(Data extracted from a collection)
________________________________________
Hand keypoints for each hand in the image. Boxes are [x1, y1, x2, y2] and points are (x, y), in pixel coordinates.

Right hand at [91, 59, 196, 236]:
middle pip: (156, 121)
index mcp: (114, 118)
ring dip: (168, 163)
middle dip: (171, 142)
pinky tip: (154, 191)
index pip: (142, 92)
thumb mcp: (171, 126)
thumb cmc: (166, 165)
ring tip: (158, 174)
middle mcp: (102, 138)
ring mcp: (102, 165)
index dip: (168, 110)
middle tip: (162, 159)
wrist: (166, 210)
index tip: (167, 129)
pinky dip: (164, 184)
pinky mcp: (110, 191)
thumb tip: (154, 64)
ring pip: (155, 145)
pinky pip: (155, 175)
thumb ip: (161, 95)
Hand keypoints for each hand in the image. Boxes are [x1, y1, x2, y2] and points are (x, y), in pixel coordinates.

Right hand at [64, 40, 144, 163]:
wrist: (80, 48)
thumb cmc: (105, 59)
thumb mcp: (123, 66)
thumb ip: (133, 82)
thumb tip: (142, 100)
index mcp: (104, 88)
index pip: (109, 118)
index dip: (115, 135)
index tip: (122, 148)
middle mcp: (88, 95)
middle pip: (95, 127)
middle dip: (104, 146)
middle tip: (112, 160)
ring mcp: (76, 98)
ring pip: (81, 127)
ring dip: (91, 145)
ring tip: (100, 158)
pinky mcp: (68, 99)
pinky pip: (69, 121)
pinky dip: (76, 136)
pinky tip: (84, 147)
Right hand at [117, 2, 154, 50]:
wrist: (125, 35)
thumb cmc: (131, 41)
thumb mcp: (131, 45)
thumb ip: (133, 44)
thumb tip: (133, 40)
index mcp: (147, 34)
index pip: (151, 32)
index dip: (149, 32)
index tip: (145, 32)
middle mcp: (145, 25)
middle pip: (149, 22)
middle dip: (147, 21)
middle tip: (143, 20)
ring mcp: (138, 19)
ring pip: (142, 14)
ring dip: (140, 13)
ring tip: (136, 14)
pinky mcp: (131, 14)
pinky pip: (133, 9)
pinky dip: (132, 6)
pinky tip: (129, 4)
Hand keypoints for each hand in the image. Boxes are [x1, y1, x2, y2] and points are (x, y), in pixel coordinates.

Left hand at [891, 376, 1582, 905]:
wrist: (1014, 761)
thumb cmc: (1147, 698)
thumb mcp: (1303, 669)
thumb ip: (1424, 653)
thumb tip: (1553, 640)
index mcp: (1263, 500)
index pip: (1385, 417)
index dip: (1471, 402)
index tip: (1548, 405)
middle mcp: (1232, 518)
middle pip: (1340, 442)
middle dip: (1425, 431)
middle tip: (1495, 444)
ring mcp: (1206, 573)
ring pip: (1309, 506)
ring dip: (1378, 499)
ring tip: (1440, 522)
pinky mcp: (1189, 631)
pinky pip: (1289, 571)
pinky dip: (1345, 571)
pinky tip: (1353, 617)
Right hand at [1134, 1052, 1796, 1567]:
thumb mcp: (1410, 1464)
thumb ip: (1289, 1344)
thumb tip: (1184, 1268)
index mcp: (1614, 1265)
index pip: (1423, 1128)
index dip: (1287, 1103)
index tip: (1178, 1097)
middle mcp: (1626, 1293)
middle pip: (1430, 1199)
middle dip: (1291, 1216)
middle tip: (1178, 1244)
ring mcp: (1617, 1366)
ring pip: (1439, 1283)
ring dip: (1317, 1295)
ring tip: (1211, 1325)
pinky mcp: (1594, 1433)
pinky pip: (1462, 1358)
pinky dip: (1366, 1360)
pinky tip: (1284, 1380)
________________________________________
Copy nothing except the lines from the one with "ring dip: (1317, 1295)" through the end of the records; keep each exactly as it appears, first and last included.

ring dip: (1317, 1295)
ring tip: (1211, 1325)
pinky mcp: (1594, 1433)
pinky pip: (1462, 1358)
pinky dip: (1366, 1360)
pinky tip: (1284, 1380)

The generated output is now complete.